Increase of activity in the limbic zone

The results also revealed an increase in activity in the limbic system. This has many components and structures very important for our survival such as amygdala, the hypothalamus the hippocampus and its main functions are related to the processes of memory and emotions. Both fear and other instinctive emotional responses, as well as addictions, find their center of operations in this brain zone.

This discovery may yield data on why women tend to have a higher risk of diseases such as Alzheimer's or other problems like the insomnia, the anxiety or depression to a greater extent.

As he explains Daniel Amen, director of the clinic “The quantifiable differences we identify between men and women are important for understanding gender-based risks for brain disorders such as Alzheimer's. Using neuroimaging tools, such as SPECT, is essential for the development, in the future, of precision medical treatments for the brain. ”
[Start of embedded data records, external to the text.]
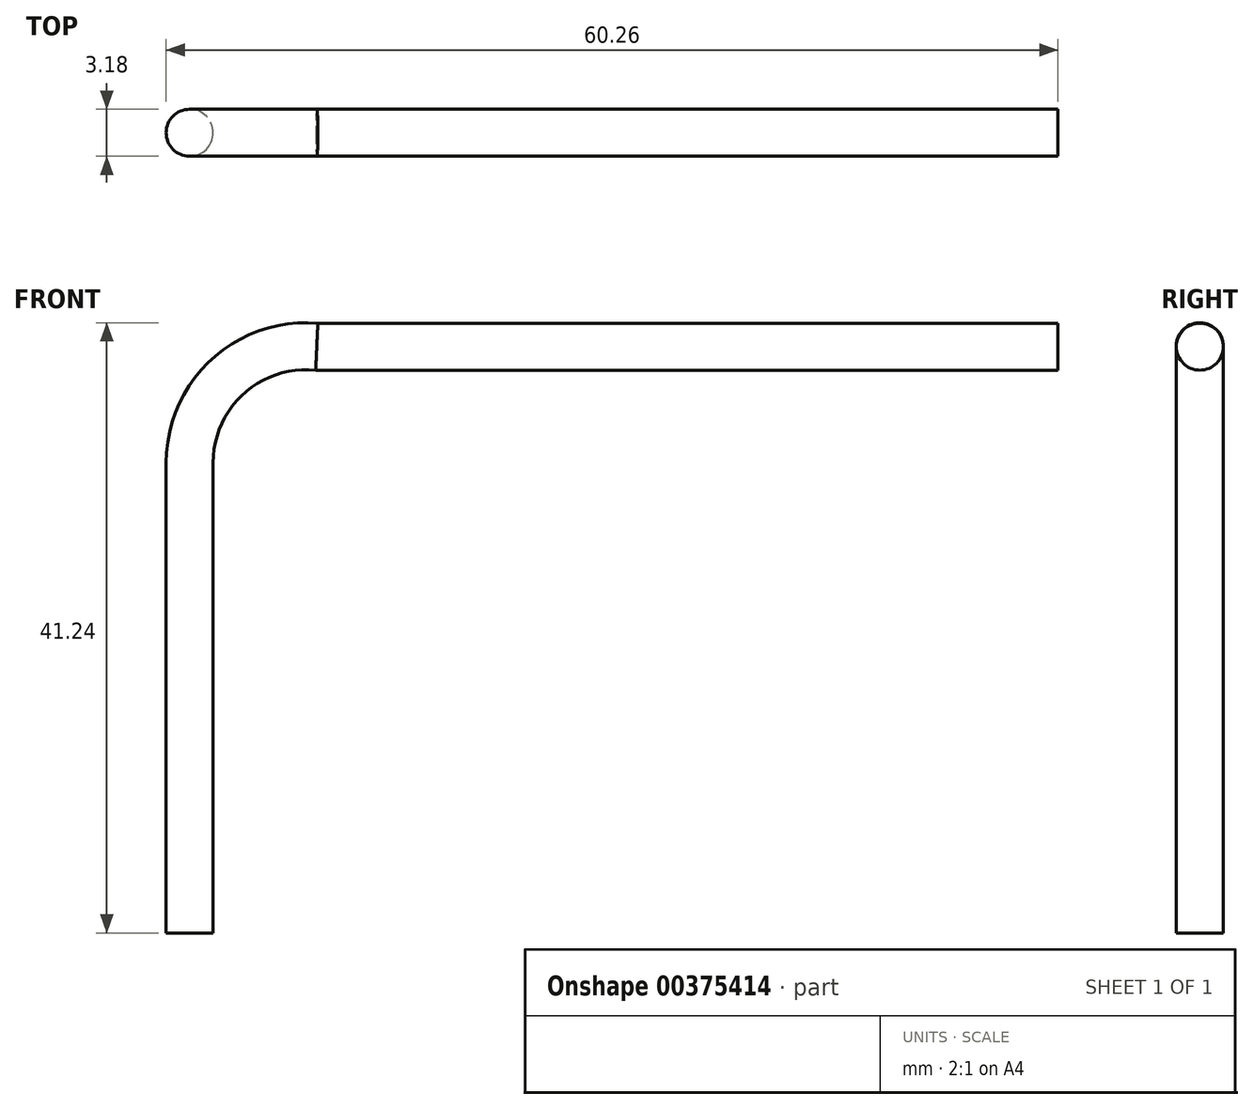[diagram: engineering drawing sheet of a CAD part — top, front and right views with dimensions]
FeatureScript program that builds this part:
annotation { "Feature Type Name" : "Feature", "Feature Type Description" : "" }
export const myFeature = defineFeature(function(context is Context, id is Id, definition is map)
    precondition{}
    {
        {
            var Q0;
            Q0=qCreatedBy(makeId("Top.planeOp"),FACE);
            var sketch = newSketch(context, id + "F0", { "sketchPlane" : qUnion([Q0])});
            skCircle(sketch, "E0", {"center": v(0, 0) * mm, "radius": 1.59 * mm});
            skSolve(sketch);
        }
        {
            var Q0;
            Q0=qCreatedBy(makeId("Front.planeOp"),FACE);
            var sketch = newSketch(context, id + "F1", { "sketchPlane" : qUnion([Q0])});
            skLineSegment(sketch, "E1", {"start": v(0, 0) * mm, "end": v(0, 31.78) * mm});
            skArc(sketch, "E2", {"start": v(8.6, 39.62) * mm, "mid": v(2.57, 37.6) * mm, "end": v(0, 31.78) * mm});
            skLineSegment(sketch, "E3", {"start": v(8.6, 39.62) * mm, "end": v(58.67, 39.62) * mm});
            skSolve(sketch);
        }
        {
            var Q0;
            Q0=qSketchRegion(id+"F0",true);
            var Q1;
            Q1=qConstructionFilter(qBodyType(qCreatedBy(id+"F1",EDGE),BodyType.WIRE),ConstructionObject.NO);
            sweep(context, id + "F2", {"profiles" : qUnion([Q0]), "path" : qUnion([Q1])});
        }
    });
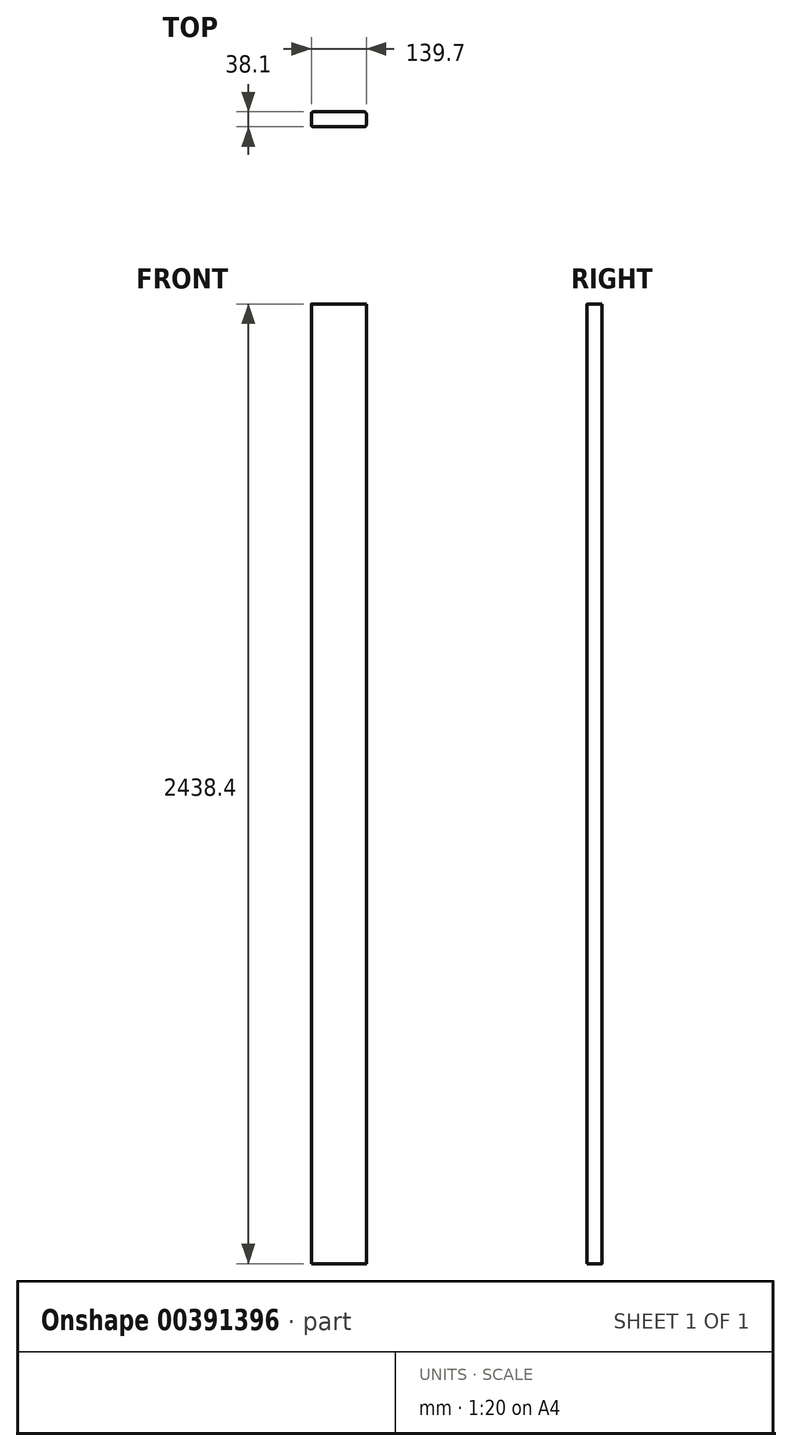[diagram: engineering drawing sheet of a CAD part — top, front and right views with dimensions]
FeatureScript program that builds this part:
annotation { "Feature Type Name" : "Feature", "Feature Type Description" : "" }
export const myFeature = defineFeature(function(context is Context, id is Id, definition is map)
    precondition{}
    {
        {
            var Q0;
            Q0=qCreatedBy(makeId("Top.planeOp"),FACE);
            var sketch = newSketch(context, id + "F0", { "sketchPlane" : qUnion([Q0])});
            skLineSegment(sketch, "E0.bottom", {"start": v(5.08, 0.27) * mm, "end": v(134.62, 0.27) * mm});
            skLineSegment(sketch, "E0.top", {"start": v(5.08, 38.37) * mm, "end": v(134.62, 38.37) * mm});
            skLineSegment(sketch, "E0.left", {"start": v(0, 5.35) * mm, "end": v(0, 33.29) * mm});
            skLineSegment(sketch, "E0.right", {"start": v(139.7, 5.35) * mm, "end": v(139.7, 33.29) * mm});
            skPoint(sketch, "E1.visualSharp", {"position": v(0, 38.37) * mm});
            skArc(sketch, "E1.filletArc", {"start": v(5.08, 38.37) * mm, "mid": v(1.49, 36.88) * mm, "end": v(0, 33.29) * mm});
            skPoint(sketch, "E2.visualSharp", {"position": v(0, 0.27) * mm});
            skArc(sketch, "E2.filletArc", {"start": v(0, 5.35) * mm, "mid": v(1.49, 1.76) * mm, "end": v(5.08, 0.27) * mm});
            skPoint(sketch, "E3.visualSharp", {"position": v(139.7, 0.27) * mm});
            skArc(sketch, "E3.filletArc", {"start": v(134.62, 0.27) * mm, "mid": v(138.21, 1.76) * mm, "end": v(139.7, 5.35) * mm});
            skPoint(sketch, "E4.visualSharp", {"position": v(139.7, 38.37) * mm});
            skArc(sketch, "E4.filletArc", {"start": v(139.7, 33.29) * mm, "mid": v(138.21, 36.88) * mm, "end": v(134.62, 38.37) * mm});
            skSolve(sketch);
        }
        {
            var Q0;
            Q0 = qSketchRegion(id + "F0", true);
            extrude(context, id + "F1", {"entities" : qUnion([Q0]), "depth" : 2438.4 * mm});
        }
    });
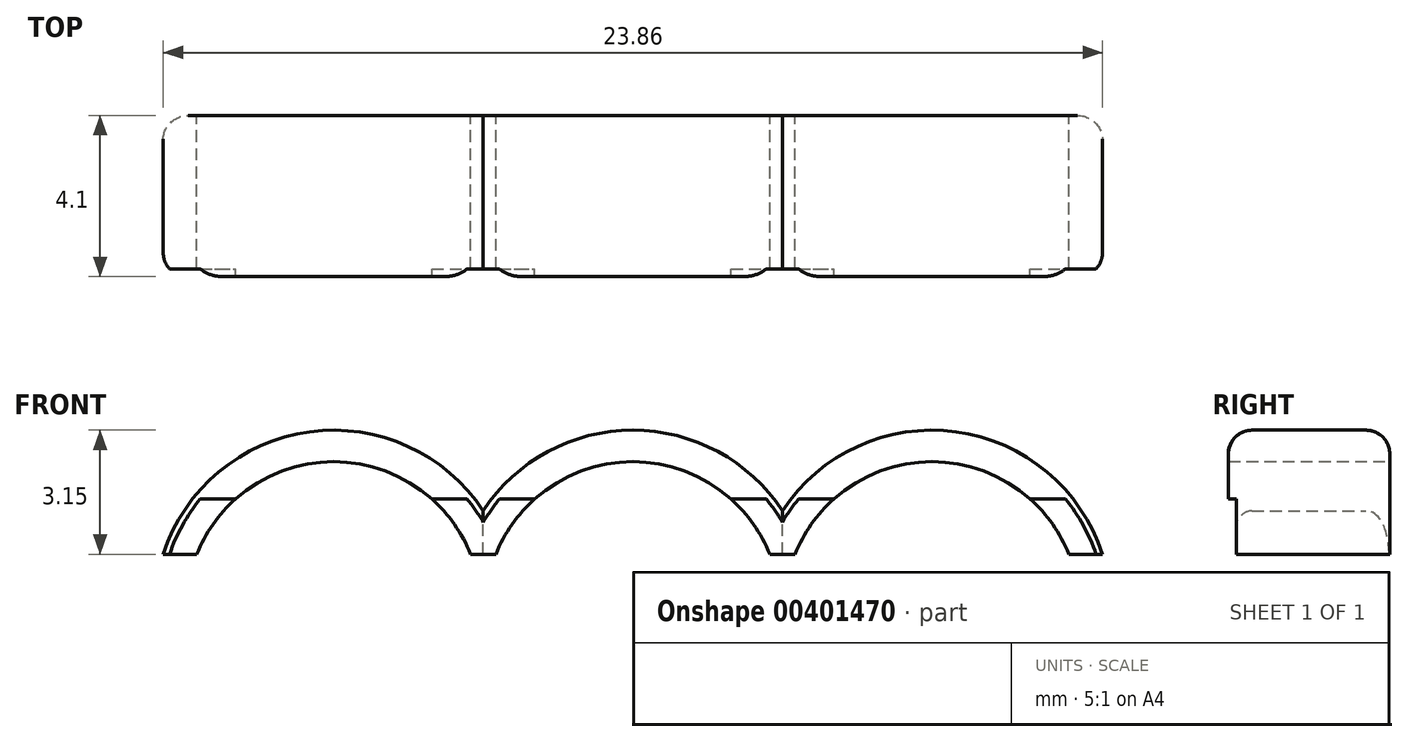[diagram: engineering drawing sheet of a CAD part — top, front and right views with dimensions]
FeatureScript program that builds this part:
annotation { "Feature Type Name" : "Feature", "Feature Type Description" : "" }
export const myFeature = defineFeature(function(context is Context, id is Id, definition is map)
    precondition{}
    {
        {
            var Q0;
            Q0=qCreatedBy(makeId("Front.planeOp"),FACE);
            var sketch = newSketch(context, id + "F0", { "sketchPlane" : qUnion([Q0])});
            skLineSegment(sketch, "E0", {"start": v(0, 0) * mm, "end": v(7.6, 0) * mm, "construction": true});
            skLineSegment(sketch, "E1", {"start": v(7.6, 0) * mm, "end": v(15.2, 0) * mm, "construction": true});
            skLineSegment(sketch, "E2", {"start": v(-4.33, 1.4) * mm, "end": v(-3.48, 1.4) * mm});
            skLineSegment(sketch, "E3.trimOffspring", {"start": v(3.48, 1.4) * mm, "end": v(4.12, 1.4) * mm});
            skLineSegment(sketch, "E4.trimOffspring", {"start": v(11.08, 1.4) * mm, "end": v(11.72, 1.4) * mm});
            skArc(sketch, "E5.trimOffspring", {"start": v(3.8, 2.5) * mm, "mid": v(-0.61, 4.5) * mm, "end": v(-4.33, 1.4) * mm});
            skArc(sketch, "E6.trimOffspring", {"start": v(3.48, 1.4) * mm, "mid": v(0, 3.75) * mm, "end": v(-3.48, 1.4) * mm});
            skArc(sketch, "E7.trimOffspring", {"start": v(11.4, 2.5) * mm, "mid": v(7.6, 4.55) * mm, "end": v(3.8, 2.5) * mm});
            skArc(sketch, "E8.trimOffspring", {"start": v(11.08, 1.4) * mm, "mid": v(7.6, 3.75) * mm, "end": v(4.12, 1.4) * mm});
            skLineSegment(sketch, "E9.trimOffspring", {"start": v(18.68, 1.4) * mm, "end": v(19.53, 1.4) * mm});
            skArc(sketch, "E10.trimOffspring", {"start": v(19.53, 1.4) * mm, "mid": v(15.81, 4.5) * mm, "end": v(11.4, 2.5) * mm});
            skArc(sketch, "E11.trimOffspring", {"start": v(18.68, 1.4) * mm, "mid": v(15.2, 3.75) * mm, "end": v(11.72, 1.4) * mm});
            skSolve(sketch);
        }
        {
            var Q0;
            Q0 = qSketchRegion(id + "F0", true);
            extrude(context, id + "F1", {"entities" : qUnion([Q0]), "depth" : 4.1 * mm});
        }
        {
            var Q0;
            Q0=makeQuery(id+"F1.opExtrude","CAP_EDGE",EDGE,{"disambiguationData":[OSD([sQuery(id+"F0.wireOp",EDGE,"E5.trimOffspring")])],"isStart":false});
            var Q1;
            Q1=makeQuery(id+"F1.opExtrude","CAP_EDGE",EDGE,{"disambiguationData":[OSD([sQuery(id+"F0.wireOp",EDGE,"E7.trimOffspring")])],"isStart":false});
            var Q2;
            Q2=makeQuery(id+"F1.opExtrude","CAP_EDGE",EDGE,{"disambiguationData":[OSD([sQuery(id+"F0.wireOp",EDGE,"E10.trimOffspring")])],"isStart":false});
            var Q3;
            Q3=makeQuery(id+"F1.opExtrude","CAP_EDGE",EDGE,{"disambiguationData":[OSD([sQuery(id+"F0.wireOp",EDGE,"E5.trimOffspring")])],"isStart":true});
            var Q4;
            Q4=makeQuery(id+"F1.opExtrude","CAP_EDGE",EDGE,{"disambiguationData":[OSD([sQuery(id+"F0.wireOp",EDGE,"E7.trimOffspring")])],"isStart":true});
            var Q5;
            Q5=makeQuery(id+"F1.opExtrude","CAP_EDGE",EDGE,{"disambiguationData":[OSD([sQuery(id+"F0.wireOp",EDGE,"E10.trimOffspring")])],"isStart":true});
            fillet(context, id + "F2", {"entities" : qUnion([Q0, Q1, Q2, Q3, Q4, Q5]), "radius" : 0.6 * mm, "tangentPropagation" : true, "allowEdgeOverflow" : false});
        }
        {
            var Q0;
            Q0=qCreatedBy(makeId("Right.planeOp"),FACE);
            var sketch = newSketch(context, id + "F3", { "sketchPlane" : qUnion([Q0])});
            skLineSegment(sketch, "E12.bottom", {"start": v(-4.1, 2.8) * mm, "end": v(-3.9, 2.8) * mm});
            skLineSegment(sketch, "E12.top", {"start": v(-4.1, 1.4) * mm, "end": v(-3.9, 1.4) * mm});
            skLineSegment(sketch, "E12.left", {"start": v(-4.1, 1.4) * mm, "end": v(-4.1, 2.8) * mm});
            skLineSegment(sketch, "E12.right", {"start": v(-3.9, 1.4) * mm, "end": v(-3.9, 2.8) * mm});
            skSolve(sketch);
        }
        {
            var Q0;
            Q0 = qSketchRegion(id + "F3", true);
            extrude(context, id + "F4", {"entities" : qUnion([Q0]), "operationType" : NewBodyOperationType.REMOVE, "endBound" : BoundingType.THROUGH_ALL, "oppositeDirection" : true, "depth" : 25 * mm, "hasSecondDirection" : true, "secondDirectionBound" : SecondDirectionBoundingType.THROUGH_ALL, "secondDirectionOppositeDirection" : false, "secondDirectionDepth" : 25 * mm});
        }
    });
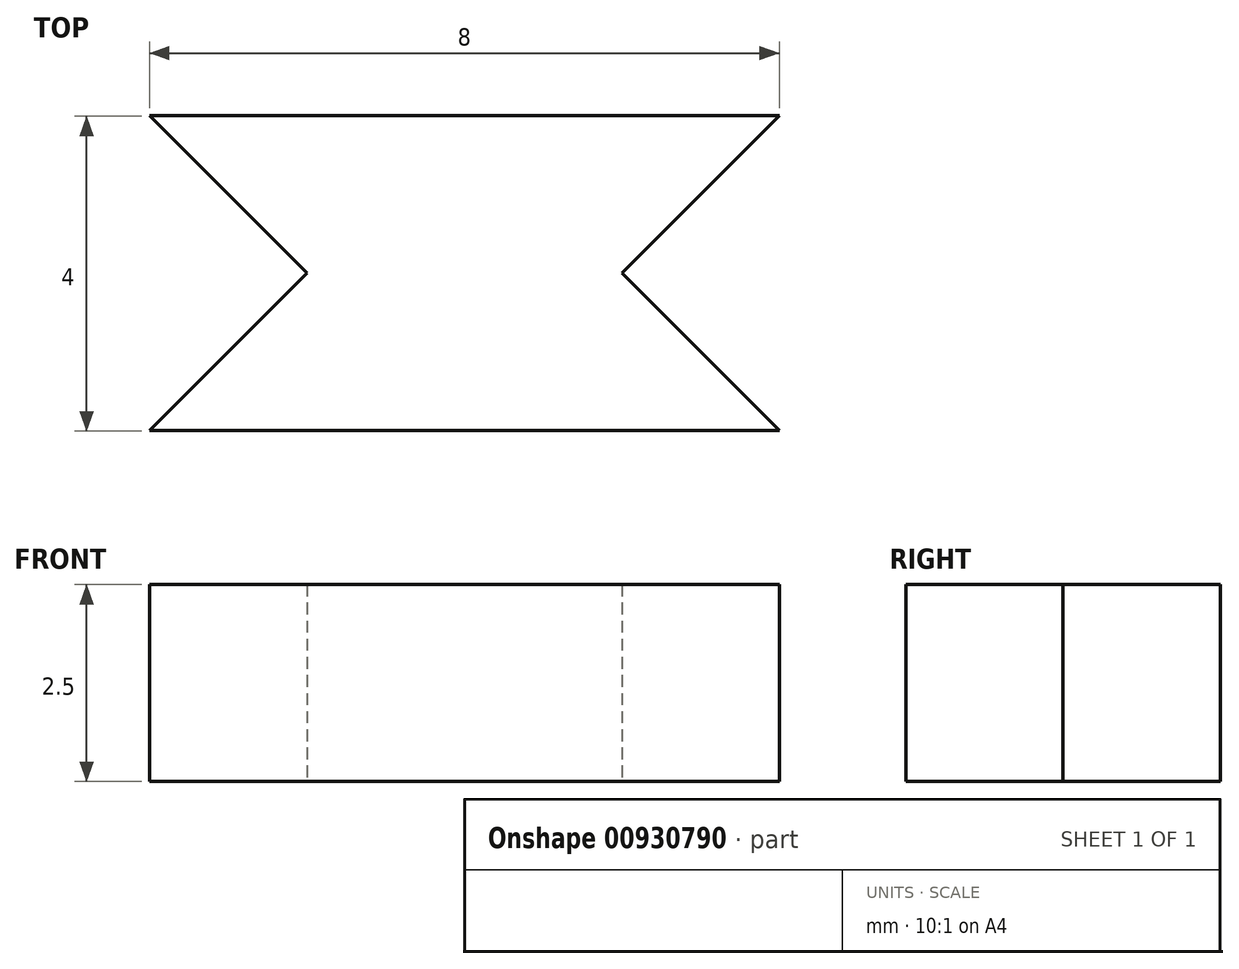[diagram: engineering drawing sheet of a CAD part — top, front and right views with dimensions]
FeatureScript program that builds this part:
annotation { "Feature Type Name" : "Feature", "Feature Type Description" : "" }
export const myFeature = defineFeature(function(context is Context, id is Id, definition is map)
    precondition{}
    {
        {
            var Q0;
            Q0=qCreatedBy(makeId("Top.planeOp"),FACE);
            var sketch = newSketch(context, id + "F0", { "sketchPlane" : qUnion([Q0])});
            skLineSegment(sketch, "E0", {"start": v(-6, -2.13) * mm, "end": v(2, -2.13) * mm});
            skLineSegment(sketch, "E1", {"start": v(2, -2.13) * mm, "end": v(0, -4.13) * mm});
            skLineSegment(sketch, "E2", {"start": v(0, -4.13) * mm, "end": v(2, -6.13) * mm});
            skLineSegment(sketch, "E3", {"start": v(2, -6.13) * mm, "end": v(-6, -6.13) * mm});
            skLineSegment(sketch, "E4", {"start": v(-6, -6.13) * mm, "end": v(-4, -4.13) * mm});
            skLineSegment(sketch, "E5", {"start": v(-4, -4.13) * mm, "end": v(-6, -2.13) * mm});
            skSolve(sketch);
        }
        {
            var Q0;
            Q0=makeQuery(id+"F0.imprint","IMPRINT",FACE,{"disambiguationData":[TD([[makeQuery(id+"F0.imprint","IMPRINT",EDGE,{"derivedFrom":sQuery(id+"F0.wireOp",EDGE,"E0")}),-1.0]])]});
            extrude(context, id + "F1", {"entities" : qUnion([Q0]), "depth" : 2.5 * mm, "offsetDistance" : 25 * mm});
        }
    });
The brain of men is active in specific areas

Although the increase in activity was highly significant in women, the men's brain It also showed a specific increase, although not as significant in areas such as occipital lobe the inferior temporal lobe or cerebellum. This showed that the centers visual and coordination in men they were more active. The difference in activity also helps to understand why men show a greater tendency to suffer from disorders of Attention deficit and hyperactivity, as well as other disorders related to conduct.

Although these results are a small step forward in the study of the brain, more research is needed for these data to show their consistency. The brain is a great unknown, still difficult to understand today. Do not forget that regardless of gender, the human brain is a changing structure and malleable to the different experiences that can make its operation different depending on factors such as education or the context in which it develops.